▸ **YOUR TASKS**:
[a] In the article on macroeconomic indicators and asset allocation, what did the exercise buy when the ISM index fell against the previous month?
[b] Write the next part of the article on macroeconomic indicators and asset allocation, picking up after its last sentence.

Are macroeconomic indicators really lagging behind the market?

It is often easy to assume that macroeconomic indicators are not helpful in predicting the course of markets – the stock market, so the argument goes, is a better barometer. However, research can show that these factors move side by side and can be used to inform the asset allocation decisions a fund takes.

At Macromoney we conducted an exercise in which we allocated assets between S&P 500 equities and US Treasury bonds, based on the acceleration or deceleration of the ISM index, a survey conducted by the Institute of Supply Management. We bought the S&P 500 when the ISM increased against the previous month (e.g. from 50.4 to 50.7), and bought Treasury bonds when the ISM fell against the previous month (e.g. from 50.7 to 50.6).

We reallocated capital at the beginning of each month using back-tested ISM results, assuming foreknowledge of the ISM results. This produced a return that beat US bonds and the S&P 500 over a 1978 to 2015 time period scenario by more than 5 fold (see graph).

Reallocation based on macroeconomic signals against equities and bonds

Source: Macromoney yearly performance since 1978, up to 2015; S&P 500 = S&P 500 Index; US Bonds = US Long Bond Reallocation based on ISM = ISM increase m/m, we invest in equities; ISM fall m/m, we invest in bonds

Hence, we have built a proprietary asset allocation model that is informed by macroeconomic indicators, helping us to identify the different stages of the economic cycle that will in turn indicate which asset class should be allocated to.

Our model draws on a number of momentum signals:

  • While a standard momentum strategy is based on the prices of different asset classes, our signals use the momentum of macroeconomic indicators;
  • Our model draws on key macroeconomic data, including GDP, interest rates, inflation, unemployment data, the ISM index, industrial production and retail sales.
  • We also draw on other sources, like Federal Reserve Economic Data (FRED) from the St Louis Fed;
  • The length of the time series since 1978 is also important;
  • Finally, we look at investment decisions based on forecasts from the above mentioned economic data and the Model Vector Autoregression (VAR) in the statistical program.

The results are used to determine the optimal choice of asset for each stage of the business cycle. It is important to emphasise that the model is not trying to forecast future economic indicators but instead is intended to monitor the change of speed of the key indicators: when these data are accelerating, a buy signal is generated, when they are decelerating a neutral signal is generated, and a sell signal occurs from contracting data.

Allocation between asset classes

Using signals generated from the model allows funds to be allocated between different asset classes. For buy signals most of the assets are allocated to a carefully selected equity portfolio. The fund is not allowed to allocate net short positions in the equity portfolio, and maintains an average equity exposure of between 50% to 120% of NAV. The portfolio is periodically hedged using volatility futures and options with an exposure of up to 20% of the NAV.

▸ **EXCERPTED RECORDS**:
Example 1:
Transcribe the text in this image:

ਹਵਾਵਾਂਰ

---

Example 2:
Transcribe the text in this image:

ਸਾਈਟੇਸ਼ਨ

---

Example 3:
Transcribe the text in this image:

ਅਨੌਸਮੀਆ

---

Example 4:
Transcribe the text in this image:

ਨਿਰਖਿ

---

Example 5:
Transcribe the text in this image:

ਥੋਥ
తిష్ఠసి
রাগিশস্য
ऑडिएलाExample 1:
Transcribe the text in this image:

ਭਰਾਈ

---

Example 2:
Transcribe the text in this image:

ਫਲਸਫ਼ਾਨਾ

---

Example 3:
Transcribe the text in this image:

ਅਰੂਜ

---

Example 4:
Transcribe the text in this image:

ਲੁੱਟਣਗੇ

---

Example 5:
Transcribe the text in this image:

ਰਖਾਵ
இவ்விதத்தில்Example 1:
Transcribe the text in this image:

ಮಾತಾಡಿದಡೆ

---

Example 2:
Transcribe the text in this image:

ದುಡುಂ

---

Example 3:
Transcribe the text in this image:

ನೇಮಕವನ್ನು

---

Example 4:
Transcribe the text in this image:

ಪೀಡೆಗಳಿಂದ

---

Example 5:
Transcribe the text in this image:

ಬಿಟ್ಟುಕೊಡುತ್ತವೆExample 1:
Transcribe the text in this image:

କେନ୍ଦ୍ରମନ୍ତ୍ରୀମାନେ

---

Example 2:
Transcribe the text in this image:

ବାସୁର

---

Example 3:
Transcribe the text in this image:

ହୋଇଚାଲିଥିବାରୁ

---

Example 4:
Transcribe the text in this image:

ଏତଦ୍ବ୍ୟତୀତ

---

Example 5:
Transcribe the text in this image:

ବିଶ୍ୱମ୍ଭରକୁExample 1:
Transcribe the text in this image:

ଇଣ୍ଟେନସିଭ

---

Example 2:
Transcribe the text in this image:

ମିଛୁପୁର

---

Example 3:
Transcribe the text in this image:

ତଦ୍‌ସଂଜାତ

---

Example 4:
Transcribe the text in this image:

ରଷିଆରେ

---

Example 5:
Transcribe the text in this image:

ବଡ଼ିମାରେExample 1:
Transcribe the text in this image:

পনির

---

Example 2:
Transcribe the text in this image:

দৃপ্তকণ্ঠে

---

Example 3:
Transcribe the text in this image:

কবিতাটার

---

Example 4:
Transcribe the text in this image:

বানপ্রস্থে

==

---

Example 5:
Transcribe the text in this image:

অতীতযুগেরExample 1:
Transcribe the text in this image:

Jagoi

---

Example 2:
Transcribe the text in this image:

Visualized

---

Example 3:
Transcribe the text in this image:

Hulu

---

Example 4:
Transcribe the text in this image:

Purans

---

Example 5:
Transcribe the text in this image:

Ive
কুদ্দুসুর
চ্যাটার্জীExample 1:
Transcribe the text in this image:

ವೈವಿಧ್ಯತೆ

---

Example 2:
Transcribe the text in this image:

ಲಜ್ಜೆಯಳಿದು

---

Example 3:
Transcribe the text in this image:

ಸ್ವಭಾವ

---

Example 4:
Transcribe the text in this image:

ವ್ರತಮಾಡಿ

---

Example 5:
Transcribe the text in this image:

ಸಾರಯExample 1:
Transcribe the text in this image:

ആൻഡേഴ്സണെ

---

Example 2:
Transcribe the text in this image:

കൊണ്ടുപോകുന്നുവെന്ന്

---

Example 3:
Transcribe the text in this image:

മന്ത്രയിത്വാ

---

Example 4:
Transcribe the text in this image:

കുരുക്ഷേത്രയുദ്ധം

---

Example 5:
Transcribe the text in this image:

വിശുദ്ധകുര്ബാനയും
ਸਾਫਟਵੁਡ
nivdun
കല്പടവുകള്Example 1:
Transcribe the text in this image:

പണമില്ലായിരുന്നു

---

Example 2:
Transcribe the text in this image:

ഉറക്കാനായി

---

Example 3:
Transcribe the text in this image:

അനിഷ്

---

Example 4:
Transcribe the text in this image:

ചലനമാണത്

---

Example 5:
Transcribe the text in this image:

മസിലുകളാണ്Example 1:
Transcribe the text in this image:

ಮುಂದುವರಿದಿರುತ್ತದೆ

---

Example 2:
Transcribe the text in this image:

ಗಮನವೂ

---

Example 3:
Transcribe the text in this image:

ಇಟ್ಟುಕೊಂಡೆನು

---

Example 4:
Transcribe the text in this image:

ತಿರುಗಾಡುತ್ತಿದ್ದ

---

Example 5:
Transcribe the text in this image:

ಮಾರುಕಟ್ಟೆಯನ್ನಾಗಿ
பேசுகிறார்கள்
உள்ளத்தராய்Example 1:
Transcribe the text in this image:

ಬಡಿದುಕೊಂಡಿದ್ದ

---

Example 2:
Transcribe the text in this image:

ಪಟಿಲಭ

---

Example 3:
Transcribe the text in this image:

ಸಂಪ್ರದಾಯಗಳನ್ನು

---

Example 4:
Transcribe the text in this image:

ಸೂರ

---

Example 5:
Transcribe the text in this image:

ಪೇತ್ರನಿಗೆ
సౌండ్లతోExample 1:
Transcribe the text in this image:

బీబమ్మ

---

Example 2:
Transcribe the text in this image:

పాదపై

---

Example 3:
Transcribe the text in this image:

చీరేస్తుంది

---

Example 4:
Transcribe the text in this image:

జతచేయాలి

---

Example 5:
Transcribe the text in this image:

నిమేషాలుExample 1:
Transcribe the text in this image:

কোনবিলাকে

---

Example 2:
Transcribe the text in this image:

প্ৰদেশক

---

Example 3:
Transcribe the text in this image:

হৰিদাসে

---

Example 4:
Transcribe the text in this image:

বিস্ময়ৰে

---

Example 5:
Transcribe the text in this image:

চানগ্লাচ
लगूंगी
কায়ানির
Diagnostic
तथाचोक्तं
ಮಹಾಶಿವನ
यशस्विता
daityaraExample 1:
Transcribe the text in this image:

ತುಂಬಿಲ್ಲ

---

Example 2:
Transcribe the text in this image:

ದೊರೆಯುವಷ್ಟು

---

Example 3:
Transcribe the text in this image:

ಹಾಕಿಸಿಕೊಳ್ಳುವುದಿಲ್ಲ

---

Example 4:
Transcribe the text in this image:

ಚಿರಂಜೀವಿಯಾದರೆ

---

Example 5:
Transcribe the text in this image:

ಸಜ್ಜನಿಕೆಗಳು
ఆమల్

▸ **ANSWERS FOR THE TASKS**:
[a] US Treasury bonds.

[b]
For neutral signals the fund is restricted to no more than 100% of NAV in net equities exposure, with average equity exposure of between 0-50% and with the fixed income component averaging between 0% to 100%. Again, the portfolio is hedged periodically with volatility futures and options, with exposure up to 20% of NAV. Net short positions are taken in stock indexes and up to 60% of the portfolio can be composed of short positions in single name stocks.

For sell signals the fund no longer can maintain net long positions in equities, and instead maintains a 50% to 100% weighting in fixed income government bonds. It may implement volatility futures and options strategies with exposure of up to 20% of NAV. Net short positions in stock exchange indexes and specific stocks can account for up to 100% of NAV.

The investment process revolves around which signal has been generated: the model performs the role of an internal benchmark against which the fund is measured on an annual basis. This also represents the target the management team needs to beat.

In practical terms, using real market scenarios, the long term macroeconomic model generated a buy signal in the first quarter of 2015. From April slowing macroeconomic data signalled a retreat from equities. At the same time, our short term model, which tracks volatility, indicated in July that there was a potential upcoming – and significant – spike in volatility. In response to these signals, we opened out of the money put options on the S&P 500.The initial total position in options in July was only 1.5% of NAV, but it generated a 15% net return in August.

In conclusion our model looks at the economy and at capital markets from the perspective of the mid-term business cycles. This attitude helps not only to grow capital during a bull market but also to preserve capital in downturns. While in a long term uptrend the model results are in line with the S&P500, its strength is shown in a full cycle and especially during prolonged market contraction.

The results of the fund itself, which are a combination of macroeconomic model signals and alpha generated by Macromoney’s investment team, show that it is possible to outperform the stock market in the long term with a disciplined and repeatable investment process backed by thorough research.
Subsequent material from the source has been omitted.